A commemorative plaque will be unveiled at Leeds Industrial Museum tomorrow to mark the Armley Mills site’s recovery from the Boxing Day floods.
The devastating December flooding forced the museum, which was once the world’s largest woollen mill, to close for almost three months while staff and council officers pitched in for a massive clean-up operation.
Now, after a successful re-opening, a plaque made and donated by Wakefield engineering firm ID Howitt Ltd has been placed on the outside of the building at the exact height the flood waters reached.
The plaque will be unveiled tomorrow by Councillor Judith Blake, leader of Leeds City Council, during a ceremony to coincide with the beginning of National Mills Weekend, which runs on May 14 and 15.
Councillor Blake said:
“The way that Leeds Industrial Museum has been able to bounce back from the impact of December’s flooding typifies the spirit and determination that the whole city showed during one of the most challenging times in recent memory.”
December’s flooding saw parts of Armley’s historic former mill submerged under eight feet of water.
The flood waters reached levels three times higher than previous catastrophic flooding in 1866, an event which is also commemorated with a plaque at the site.

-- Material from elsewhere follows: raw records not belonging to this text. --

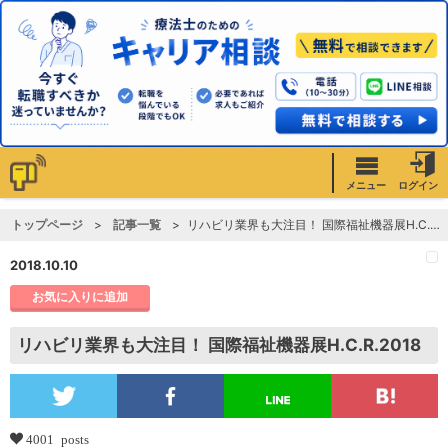
メニュー
ログイン
トップページ
記事一覧
リハビリ業界も大注目！ 国際福祉機器展H.C.R.2018
2018.10.10
お気に入りに追加
リハビリ業界も大注目！ 国際福祉機器展H.C.R.2018
4001 posts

On Saturday and Sunday, from 10am until 5pm, visitors will have the chance to explore both Leeds Industrial Museum – Armley Mills – and Thwaite Gate at Stourton and learn more about this year’s National Mills Weekend theme of vintage power.
And for this weekend only, tickets for Leeds Industrial Museum can also be used for entry to Thwaite Mills, which is one of one of the last remaining examples of a water-powered mill in Britain.